Pro-smoker action group Forest says that any requirement to take the test would be a breach of an individual's human rights.

Insurers dragging heels on genetic tests
The ABI has failed to meet deadlines for the submission of genetic tests for validation by the government-established Genetics and Insurance Committee (GAIC). Part of the committee's brief is to look at the ten genetic tests currently used by insurers. The industry, through the ABI, has undertaken to stop using all tests where applications had not been submitted by the end of last year or where approval had been refused by GAIC. To date, however, a GAIC spokesman confirms, only one test has been validated - specifically for Huntington's Disease in respect of life insurance applications - and the committee is to rule on two others - those for Huntington's Disease in respect of critical illness insurance and in respect of income protection insurance - at forthcoming meetings.

The committee says that its decisions will not mean that individuals will be asked to have a test for Huntington's Disease before obtaining insurance. But where individuals have already been tested as part of their medical care, then there is nothing to prevent insurance companies asking for that information.
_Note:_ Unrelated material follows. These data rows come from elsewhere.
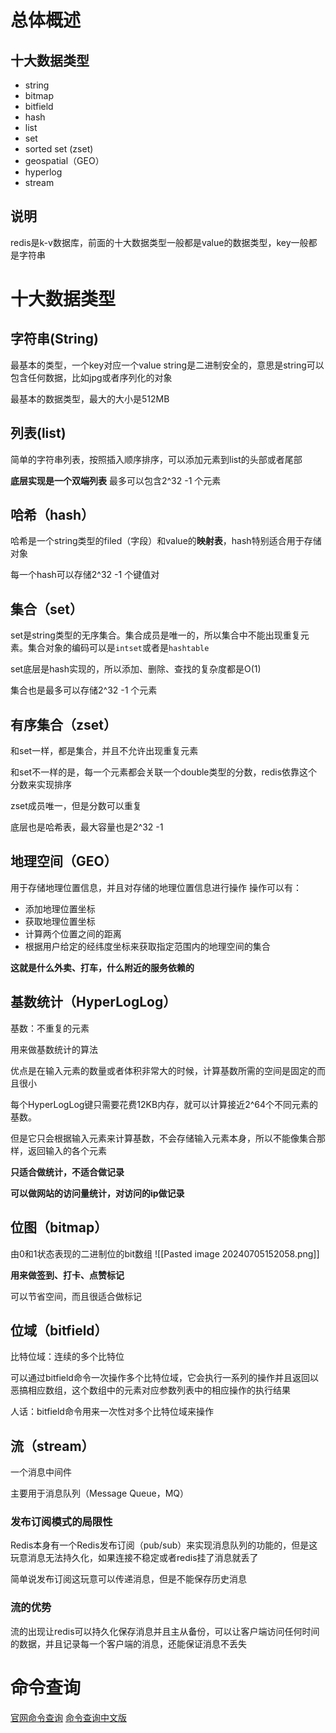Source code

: # 总体概述
## 十大数据类型
* string
* bitmap
* bitfield
* hash
* list
* set
* sorted set (zset)
* geospatial（GEO）
* hyperlog
* stream

## 说明
redis是k-v数据库，前面的十大数据类型一般都是value的数据类型，key一般都是字符串


# 十大数据类型
## 字符串(String)
最基本的类型，一个key对应一个value
string是二进制安全的，意思是string可以包含任何数据，比如jpg或者序列化的对象

最基本的数据类型，最大的大小是512MB

## 列表(list)
简单的字符串列表，按照插入顺序排序，可以添加元素到list的头部或者尾部

**底层实现是一个双端列表**
最多可以包含2^32 -1 个元素

## 哈希（hash）
哈希是一个string类型的filed（字段）和value的**映射表**，hash特别适合用于存储对象

每一个hash可以存储2^32 -1 个键值对

## 集合（set）
set是string类型的无序集合。集合成员是唯一的，所以集合中不能出现重复元素。集合对象的编码可以是`intset`或者是`hashtable`

set底层是hash实现的，所以添加、删除、查找的复杂度都是O(1)

集合也是最多可以存储2^32 -1 个元素


## 有序集合（zset）
和set一样，都是集合，并且不允许出现重复元素

和set不一样的是，每一个元素都会关联一个double类型的分数，redis依靠这个分数来实现排序

zset成员唯一，但是分数可以重复

底层也是哈希表，最大容量也是2^32 -1

## 地理空间（GEO）
用于存储地理位置信息，并且对存储的地理位置信息进行操作
操作可以有：
* 添加地理位置坐标
* 获取地理位置坐标
* 计算两个位置之间的距离
* 根据用户给定的经纬度坐标来获取指定范围内的地理空间的集合

**这就是什么外卖、打车，什么附近的服务依赖的**


## 基数统计（HyperLogLog）
基数：不重复的元素

用来做基数统计的算法

优点是在输入元素的数量或者体积非常大的时候，计算基数所需的空间是固定的而且很小

每个HyperLogLog键只需要花费12KB内存，就可以计算接近2^64个不同元素的基数。

但是它只会根据输入元素来计算基数，不会存储输入元素本身，所以不能像集合那样，返回输入的各个元素

**只适合做统计，不适合做记录**

**可以做网站的访问量统计，对访问的ip做记录**

## 位图（bitmap）
由0和1状态表现的二进制位的bit数组
![[Pasted image 20240705152058.png]]

**用来做签到、打卡、点赞标记**

可以节省空间，而且很适合做标记

## 位域（bitfield）
比特位域：连续的多个比特位

可以通过bitfield命令一次操作多个比特位域，它会执行一系列的操作并且返回以恶搞相应数组，这个数组中的元素对应参数列表中的相应操作的执行结果

人话：bitfield命令用来一次性对多个比特位域来操作

## 流（stream）
一个消息中间件

主要用于消息队列（Message Queue，MQ）

### 发布订阅模式的局限性
Redis本身有一个Redis发布订阅（pub/sub）来实现消息队列的功能的，但是这玩意消息无法持久化，如果连接不稳定或者redis挂了消息就丢了

简单说发布订阅这玩意可以传递消息，但是不能保存历史消息

### 流的优势
流的出现让redis可以持久化保存消息并且主从备份，可以让客户端访问任何时间的数据，并且记录每一个客户端的消息，还能保证消息不丢失


# 命令查询
[官网命令查询](https://redis.io/docs/latest/commands/)
[命令查询中文版]()


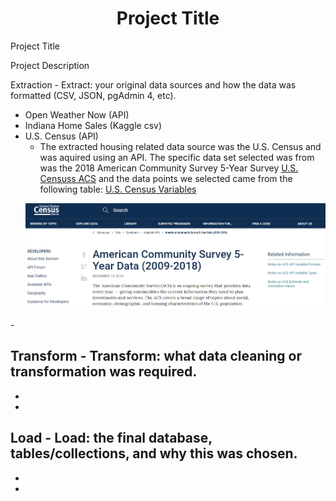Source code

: # <center>Project Title</center>

Project Title

Project Description

Extraction  - Extract: your original data sources and how the data was formatted (CSV, JSON, pgAdmin 4, etc).
- Open Weather Now (API)
- Indiana Home Sales (Kaggle csv)
- U.S. Census (API)
    - The extracted housing related data source was the U.S. Census and was aquired using an API. The specific data set selected was from was the 2018 American Community Survey 5-Year Survey [U.S. Censuss ACS](https://www.census.gov/data/developers/data-sets/acs-5year.html) and the data points we selected came from the following table: [U.S. Census Variables](https://api.census.gov/data/2018/acs/acs5/variables.html)
    <p align="center">
  <img src="ACS_Screen_Shot.png">
</p>
    - 

Transform  - Transform: what data cleaning or transformation was required.
-
-
-

Load  - Load: the final database, tables/collections, and why this was chosen.
-
-
-








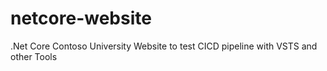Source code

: # netcore-website
.Net Core  Contoso University Website  to test CICD pipeline with VSTS and other Tools
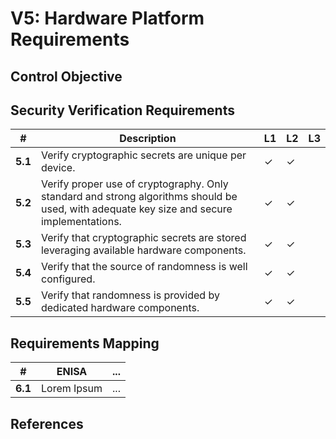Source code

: # V5: Hardware Platform Requirements

## Control Objective

## Security Verification Requirements

| # | Description | L1 | L2 | L3 |
| -- | ---------------------- | - | - | - |
| **5.1** | Verify cryptographic secrets are unique per device. | ✓ | ✓ |   |
| **5.2** | Verify proper use of cryptography. Only standard and strong algorithms should be used, with adequate key size and secure implementations. | ✓ | ✓ |   |
| **5.3** | Verify that cryptographic secrets are stored leveraging available hardware components. | ✓ | ✓ |   |
| **5.4** | Verify that the source of randomness is well configured. | ✓ | ✓ |   |
| **5.5** | Verify that randomness is provided by dedicated hardware components. | ✓ | ✓ |   |

## Requirements Mapping

| # | ENISA | ... |
| -- | ---------------------- | ---------------------- |
|**6.1** | Lorem Ipsum | ... |

## References
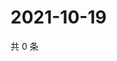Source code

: # 2021-10-19

共 0 条

<!-- BEGIN WEIBO -->
<!-- 最后更新时间 Tue Oct 19 2021 23:14:40 GMT+0800 (China Standard Time) -->

<!-- END WEIBO -->
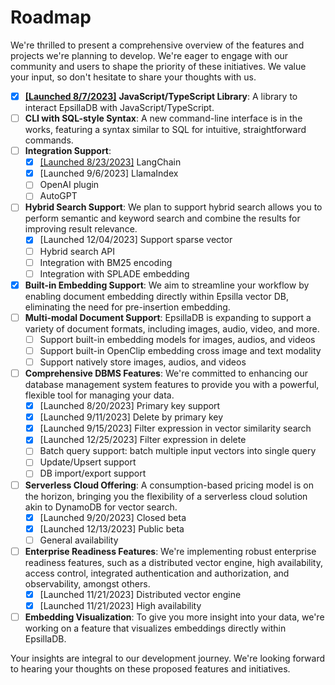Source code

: # Roadmap

We're thrilled to present a comprehensive overview of the features and projects we're planning to develop. We're eager to engage with our community and users to shape the priority of these initiatives. We value your input, so don't hesitate to share your thoughts with us.

* [x] [**\[Launched 8/7/2023\]**](https://www.linkedin.com/posts/epsilla\_vectordatabase-javascript-generativeai-activity-7094316258925432834-yj2D?utm\_source=share\&utm\_medium=member\_desktop) **JavaScript/TypeScript Library**: A library to interact EpsillaDB with JavaScript/TypeScript.
* [ ] **CLI with SQL-style Syntax**: A new command-line interface is in the works, featuring a syntax similar to SQL for intuitive, straightforward commands.
* [ ] **Integration Support**:&#x20;
  * [x] [\[Launched 8/23/2023\]](https://medium.com/@richard\_50832/epsilla-x-langchain-retrieval-augmented-generation-rag-in-llm-powered-question-answering-3a674c0d7c7b) LangChain
  * [x] \[Launched 9/6/2023] LlamaIndex
  * [ ] OpenAI plugin
  * [ ] AutoGPT
* [ ] **Hybrid Search Support**: We plan to support hybrid search allows you to perform semantic and keyword search and combine the results for improving result relevance.
  * [x] \[Launched 12/04/2023] Support sparse vector
  * [ ] Hybrid search API
  * [ ] Integration with BM25 encoding
  * [ ] Integration with SPLADE embedding
* [x] **Built-in Embedding Support**: We aim to streamline your workflow by enabling document embedding directly within Epsilla vector DB, eliminating the need for pre-insertion embedding.
* [ ] **Multi-modal Document Support**: EpsillaDB is expanding to support a variety of document formats, including images, audio, video, and more.
  * [ ] Support built-in embedding models for images, audios, and videos
  * [ ] Support built-in OpenClip embedding cross image and text modality
  * [ ] Support natively store images, audios, and videos
* [ ] **Comprehensive DBMS Features**: We're committed to enhancing our database management system features to provide you with a powerful, flexible tool for managing your data.
  * [x] \[Launched 8/20/2023] Primary key support
  * [x] \[Launched 9/11/2023] Delete by primary key
  * [x] \[Launched 9/15/2023] Filter expression in vector similarity search
  * [x] \[Launched 12/25/2023] Filter expression in delete
  * [ ] Batch query support: batch multiple input vectors into single query
  * [ ] Update/Upsert support
  * [ ] DB import/export support
* [ ] **Serverless Cloud Offering**: A consumption-based pricing model is on the horizon, bringing you the flexibility of a serverless cloud solution akin to DynamoDB for vector search.
  * [x] \[Launched 9/20/2023] Closed beta
  * [x] \[Launched 12/13/2023] Public beta
  * [ ] General availability
* [ ] **Enterprise Readiness Features**: We're implementing robust enterprise readiness features, such as a distributed vector engine, high availability, access control, integrated authentication and authorization, and observability, amongst others.
  * [x] \[Launched 11/21/2023] Distributed vector engine
  * [x] \[Launched 11/21/2023] High availability
* [ ] **Embedding Visualization**: To give you more insight into your data, we're working on a feature that visualizes embeddings directly within EpsillaDB.

Your insights are integral to our development journey. We're looking forward to hearing your thoughts on these proposed features and initiatives.
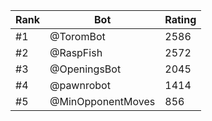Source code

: Rank|Bot|Rating
---|---|---
#1|@ToromBot|2586
#2|@RaspFish|2572
#3|@OpeningsBot|2045
#4|@pawnrobot|1414
#5|@MinOpponentMoves|856
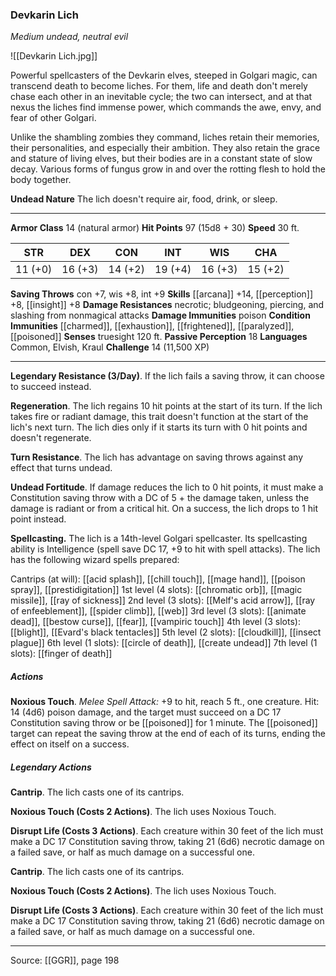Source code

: ### Devkarin Lich
_Medium undead, neutral evil_

![[Devkarin Lich.jpg]]

Powerful spellcasters of the Devkarin elves, steeped in Golgari magic, can transcend death to become liches. For them, life and death don't merely chase each other in an inevitable cycle; the two can intersect, and at that nexus the liches find immense power, which commands the awe, envy, and fear of other Golgari.

Unlike the shambling zombies they command, liches retain their memories, their personalities, and especially their ambition. They also retain the grace and stature of living elves, but their bodies are in a constant state of slow decay. Various forms of fungus grow in and over the rotting flesh to hold the body together.

**Undead Nature** The lich doesn't require air, food, drink, or sleep.







---

**Armor Class** 14 (natural armor)
**Hit Points** 97 (15d8 + 30)
**Speed** 30 ft.

| STR     | DEX     | CON     | INT     | WIS     | CHA     |
|---------|---------|---------|---------|---------|---------|
| 11 (+0) | 16 (+3) | 14 (+2) | 19 (+4) | 16 (+3) | 15 (+2) |

**Saving Throws** con +7, wis +8, int +9
**Skills** [[arcana]] +14, [[perception]] +8, [[insight]] +8
**Damage Resistances** necrotic; bludgeoning, piercing, and slashing from nonmagical attacks
**Damage Immunities** poison
**Condition Immunities** [[charmed]], [[exhaustion]], [[frightened]], [[paralyzed]], [[poisoned]]
**Senses** truesight 120 ft.
**Passive Perception** 18
**Languages** Common, Elvish, Kraul
**Challenge** 14 (11,500 XP)

---

**Legendary Resistance (3/Day)**. If the lich fails a saving throw, it can choose to succeed instead.

**Regeneration**. The lich regains 10 hit points at the start of its turn. If the lich takes fire or radiant damage, this trait doesn't function at the start of the lich's next turn. The lich dies only if it starts its turn with 0 hit points and doesn't regenerate.

**Turn Resistance**. The lich has advantage on saving throws against any effect that turns undead.

**Undead Fortitude**. If damage reduces the lich to 0 hit points, it must make a Constitution saving throw with a DC of 5 + the damage taken, unless the damage is radiant or from a critical hit. On a success, the lich drops to 1 hit point instead.

**Spellcasting.** The lich is a 14th-level Golgari spellcaster. Its spellcasting ability is Intelligence (spell save DC 17, +9 to hit with spell attacks). The lich has the following wizard spells prepared:

Cantrips (at will): [[acid splash]], [[chill touch]], [[mage hand]], [[poison spray]], [[prestidigitation]]
1st level (4 slots): [[chromatic orb]], [[magic missile]], [[ray of sickness]]
2nd level (3 slots): [[Melf's acid arrow]], [[ray of enfeeblement]], [[spider climb]], [[web]]
3rd level (3 slots): [[animate dead]], [[bestow curse]], [[fear]], [[vampiric touch]]
4th level (3 slots): [[blight]], [[Evard's black tentacles]]
5th level (2 slots): [[cloudkill]], [[insect plague]]
6th level (1 slots): [[circle of death]], [[create undead]]
7th level (1 slots): [[finger of death]]

##### Actions
**Noxious Touch**. _Melee Spell Attack:_ +9 to hit, reach 5 ft., one creature. Hit: 14 (4d6) poison damage, and the target must succeed on a DC 17 Constitution saving throw or be [[poisoned]] for 1 minute. The [[poisoned]] target can repeat the saving throw at the end of each of its turns, ending the effect on itself on a success.

##### Legendary Actions
**Cantrip**. The lich casts one of its cantrips.

**Noxious Touch (Costs 2 Actions)**. The lich uses Noxious Touch.

**Disrupt Life (Costs 3 Actions)**. Each creature within 30 feet of the lich must make a DC 17 Constitution saving throw, taking 21 (6d6) necrotic damage on a failed save, or half as much damage on a successful one.

**Cantrip**. The lich casts one of its cantrips.

**Noxious Touch (Costs 2 Actions)**. The lich uses Noxious Touch.

**Disrupt Life (Costs 3 Actions)**. Each creature within 30 feet of the lich must make a DC 17 Constitution saving throw, taking 21 (6d6) necrotic damage on a failed save, or half as much damage on a successful one.


---

Source: [[GGR]], page 198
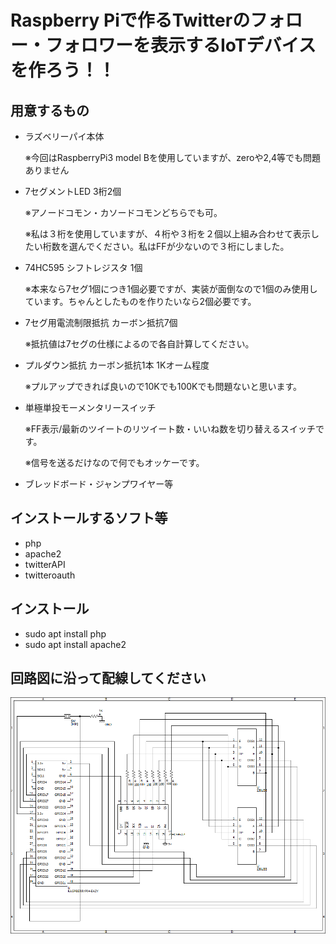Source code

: # Raspberry Piで作るTwitterのフォロー・フォロワーを表示するIoTデバイスを作ろう！！

## 用意するもの

* ラズベリーパイ本体

	※今回はRaspberryPi3 model Bを使用していますが、zeroや2,4等でも問題ありません
* 7セグメントLED 3桁2個

	※アノードコモン・カソードコモンどちらでも可。

	※私は３桁を使用していますが、４桁や３桁を２個以上組み合わせて表示したい桁数を選んでください。私はFFが少ないので３桁にしました。

* 74HC595 シフトレジスタ 1個

	※本来なら7セグ1個につき1個必要ですが、実装が面倒なので1個のみ使用しています。ちゃんとしたものを作りたいなら2個必要です。

* 7セグ用電流制限抵抗 カーボン抵抗7個

	※抵抗値は7セグの仕様によるので各自計算してください。

* プルダウン抵抗 カーボン抵抗1本 1Kオーム程度

	※プルアップできれば良いので10Kでも100Kでも問題ないと思います。

* 単極単投モーメンタリースイッチ

	※FF表示/最新のツイートのリツイート数・いいね数を切り替えるスイッチです。

	※信号を送るだけなので何でもオッケーです。

* ブレッドボード・ジャンプワイヤー等

## インストールするソフト等
* php
* apache2
* twitterAPI
* twitteroauth

## インストール
* sudo apt install php
* sudo apt install apache2

## 回路図に沿って配線してください
![diagram](diagram.png)


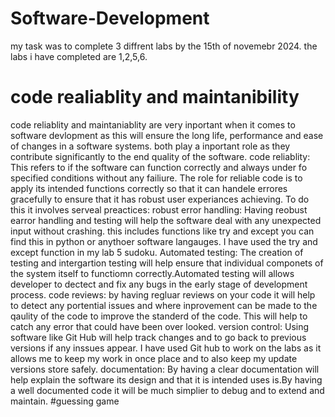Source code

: # Software-Development
my task was to complete 3 diffrent labs by the 15th of novemebr 2024. the labs i have completed are 1,2,5,6.
# code realiablity and maintanibility
code reliablity and maintaniablity are very inportant when it comes to software devlopment as this will ensure the long life, performance and ease of changes in a software systems. both play a inportant role as they contribute significantly to the end quality of the software. 
code reliablity: This refers to if the software can function correctly and always under fo specified conditions without any failiure. The role for reliable code is to apply its intended functions correctly so that it can handele errores gracefully to ensure that it has robust user experiances achieving. To do this it involves serveal preactices:
robust error handling: Having reobust earror handling and testing will help the software deal with any unexpected input without crashing. this includes functions like try and except you can find this in python or anythoer software langauges. I have used the try and except function in my lab 5 sudoku. 
Automated testing: The creation of testing and intergartion testing will help ensure that individual componets of the system itself to functiomn correctly.Automated testing will allows developer to dectect and fix any bugs in the early stage of development process.
code reviews: by having regluar reviews on your code it will help to detect any portential issues and where inprovement can be made to the qaulity of the code to improve the standerd of the code. This will help to catch any error that could have been over looked. 
version control: Using software like Git Hub will help track changes and to go back to previous versions if any inssues appear. I have used Git hub to work on the labs as it allows me to keep my work in once place and to also keep my update versions store safely. 
documentation: By having a clear documentation will help explain the software its design and that it is intended uses is.By having a well documented code it will be much simplier to debug and to extend and maintain. 
#guessing game
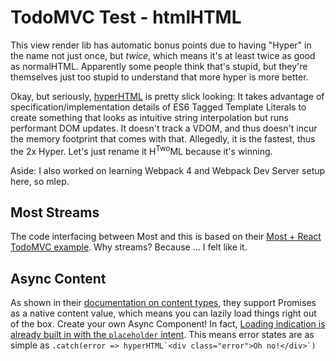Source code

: TodoMVC Test - htmlHTML
=======================

This view render lib has automatic bonus points due to having "Hyper" in the name not just once, but _twice_, which means it's at least twice as good as normalHTML.  Apparently some people think that's stupid, but they're themselves just too stupid to understand that more hyper is more better.

Okay, but seriously, [hyperHTML](https://viperhtml.js.org/hyperhtml/documentation) is pretty slick looking: It takes advantage of specification/implementation details of ES6 Tagged Template Literals to create something that looks as intuitive string interpolation but runs performant DOM updates.  It doesn't track a VDOM, and thus doesn't incur the memory footprint that comes with that.  Allegedly, it is the fastest, thus the 2x Hyper.  Let's just rename it H<sup>Two</sup>ML because it's winning.

Aside: I also worked on learning Webpack 4 and Webpack Dev Server setup here, so mlep.



## Most Streams

The code interfacing between Most and this is based on their [Most + React TodoMVC example](https://github.com/briancavalier/mostcore-todomvc/blob/master/src/index.js).  Why streams?  Because ... I felt like it.



## Async Content

As shown in their [documentation on content types](https://viperhtml.js.org/hyperhtml/documentation/?_sm_au_=iJVkjmLRRrNN23PR#essentials-8), they support Promises as a native content value, which means you can lazily load things right out of the box.  Create your own Async Component!  In fact, [Loading indication is already built in with the `placeholder` intent](https://viperhtml.js.org/hyperhtml/documentation/?_sm_au_=iJVkjmLRRrNN23PR#essentials-10).  This means error states are as simple as ``.catch(error => hyperHTML`<div class="error">Oh no!</div>`)``
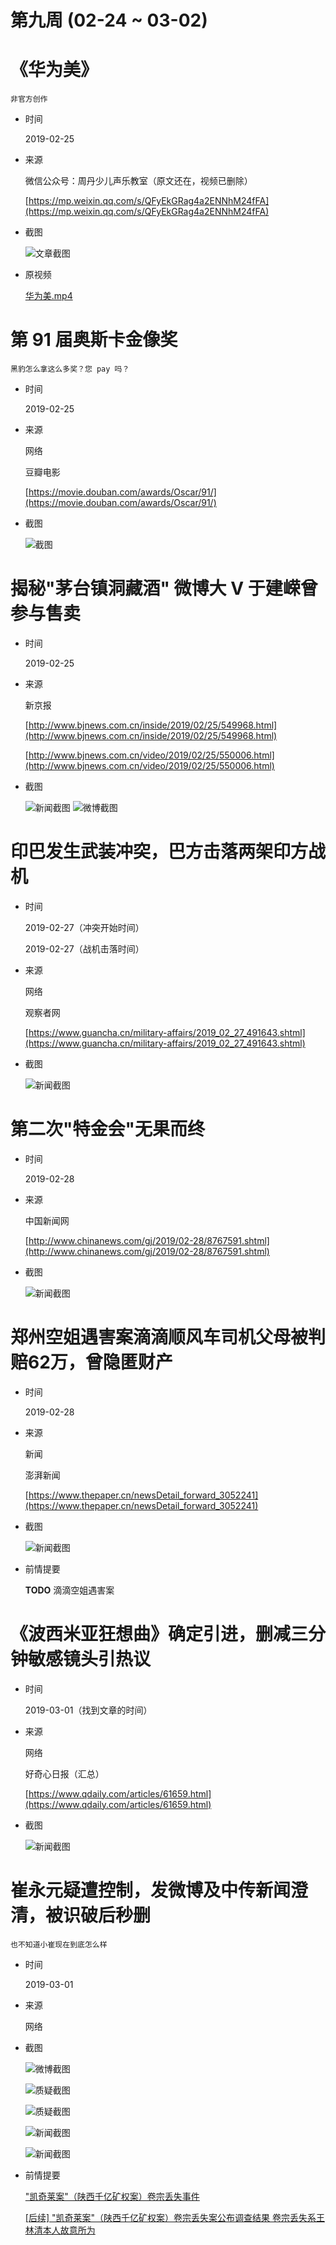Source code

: 第九周 (02-24 ~ 03-02)
======

# 《华为美》

    非官方创作
    
+ 时间

    2019-02-25
    
+ 来源

    微信公众号：周丹少儿声乐教室（原文还在，视频已删除）
    
    [https://mp.weixin.qq.com/s/QFyEkGRag4a2ENNhM24fFA](https://mp.weixin.qq.com/s/QFyEkGRag4a2ENNhM24fFA)
    
+ 截图

    ![文章截图](assets/2019-02-25-huawei-mei.png)

+ 原视频

    [华为美.mp4](assets/华为美.mp4)

# 第 91 届奥斯卡金像奖

    黑豹怎么拿这么多奖？您 pay 吗？
    
+ 时间

    2019-02-25
    
+ 来源

    网络
    
    豆瓣电影
    
    [https://movie.douban.com/awards/Oscar/91/](https://movie.douban.com/awards/Oscar/91/)
    
+ 截图

    ![截图](assets/2019-02-25-the-oscars.png)

# 揭秘"茅台镇洞藏酒" 微博大 V 于建嵘曾参与售卖

+ 时间

    2019-02-25
    
+ 来源

    新京报
    
    [http://www.bjnews.com.cn/inside/2019/02/25/549968.html](http://www.bjnews.com.cn/inside/2019/02/25/549968.html)
    
    [http://www.bjnews.com.cn/video/2019/02/25/550006.html](http://www.bjnews.com.cn/video/2019/02/25/550006.html)
    
+ 截图

    ![新闻截图](assets/2019-02-25-moutai.png)
    ![微博截图](assets/2019-02-25-yujianrong.jpg)

# 印巴发生武装冲突，巴方击落两架印方战机

+ 时间
    
    2019-02-27（冲突开始时间）

    2019-02-27（战机击落时间）

+ 来源

    网络
    
    观察者网
    
    [https://www.guancha.cn/military-affairs/2019_02_27_491643.shtml](https://www.guancha.cn/military-affairs/2019_02_27_491643.shtml)
    
+ 截图

    ![新闻截图](assets/2019-02-27-armed-conflict.png)

# 第二次"特金会"无果而终

+ 时间

    2019-02-28

+ 来源

    中国新闻网
    
    [http://www.chinanews.com/gj/2019/02-28/8767591.shtml](http://www.chinanews.com/gj/2019/02-28/8767591.shtml)

+ 截图

    ![新闻截图](assets/2019-02-28-kim-jeong-eun-trump.png)

# 郑州空姐遇害案滴滴顺风车司机父母被判赔62万，曾隐匿财产

+ 时间

    2019-02-28
    
+ 来源

    新闻
    
    澎湃新闻
    
    [https://www.thepaper.cn/newsDetail_forward_3052241](https://www.thepaper.cn/newsDetail_forward_3052241)
    
+ 截图

    ![新闻截图](assets/2019-02-28-didi.png)
    
+ 前情提要

    __TODO__ 滴滴空姐遇害案

# 《波西米亚狂想曲》确定引进，删减三分钟敏感镜头引热议

+ 时间

    2019-03-01（找到文章的时间）
    
+ 来源

    网络
    
    好奇心日报（汇总）
    
    [https://www.qdaily.com/articles/61659.html](https://www.qdaily.com/articles/61659.html)
    
+ 截图

    ![新闻截图](assets/2019-03-01-bohemian-rhapsody.png)

# 崔永元疑遭控制，发微博及中传新闻澄清，被识破后秒删

    也不知道小崔现在到底怎么样
    
+ 时间

    2019-03-01
    
+ 来源

    网络
    
+ 截图

    ![微博截图](assets/2019-03-01-cuiyongyuan.jpg)

    ![质疑截图](assets/2019-03-01-cuiyongyuan-01.jpg)
    
    ![质疑截图](assets/2019-03-01-cuiyongyuan-02.jpg)
    
    ![新闻截图](assets/2019-03-01-cuiyongyuan-news-01.jpg)
    
    ![新闻截图](assets/2019-03-01-cuiyongyuan-news-02.png)
    
+ 前情提要

    ["凯奇莱案"（陕西千亿矿权案）卷宗丢失事件](../00/README.md#"凯奇莱案"（陕西千亿矿权案）卷宗丢失事件)

    [\[后续\] "凯奇莱案"（陕西千亿矿权案）卷宗丢失案公布调查结果 卷宗丢失系王林清本人故意所为](../08/README.md#后续-"凯奇莱案"（陕西千亿矿权案）卷宗丢失案公布调查结果-卷宗丢失系王林清本人故意所为)

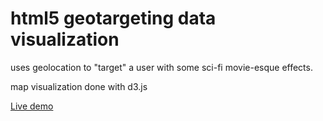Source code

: html5 geotargeting data visualization 
======

uses geolocation to "target" a user with some sci-fi movie-esque effects. 

map visualization done with d3.js


[Live demo](http://markmarkoh.com/tracker/)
The GAIC spokesman said that other tests had not been submitted for approval.

An ABI spokeswoman said that the "association was in the process of submitting applications to the committee", but added that the number of individuals affected was "minuscule". ABI director general Mary Francis says that the industry follows a strict code of practice, based on independent medical advice.

The primary principle in the code of practice is that applicants must not be asked to undergo a genetic test in order to obtain insurance. "The industry is committed," adds Francis, "to accepting the GAIC's decisions on which test results previously undertaken can in future be used by insurers."

Meanwhile, a survey conducted for the Human Genetics Commission, which has launched a consultation on the storage, protection and use of personal genetic information, reveals:

  • only 8% of respondents think that genetic test results should be used for setting insurance premiums
  • a total of 76% do not agree that insurance companies should be able to see genetic test results to assess whether premiums should go up or down
  • between 54% and 60% of people think that it is inappropriate to disclose genetic test results in applications for life, health and long-term care insurance
  • insurance companies were among the least trusted to use medical database information responsibly.

    Commenting on the so-called people's panel results, Francis says that the ABI's own past research has shown that "people tend to take different views according to their understanding of the consequences of particular approaches". What is needed is a clearer understanding of the issues involved and the ways in which insurers use genetic test results. "The industry has long recognised the legitimate social concerns and sensitivity surrounding genetic testing. This is why we have made it clear that insurers would never ask for a genetic test to be undertaken."

    GAIC members include two ABI nominees, geneticist Professor Sandy Raeburn and ERC Frankona deputy managing director Anthony O'Leary. The committee's present target is to consider further ABI test applications (including those for myotonic dystrophy, the early onset of Alzheimer's disease, and rare inherited cancers) and to have completed its review of those applications by the end of June this year.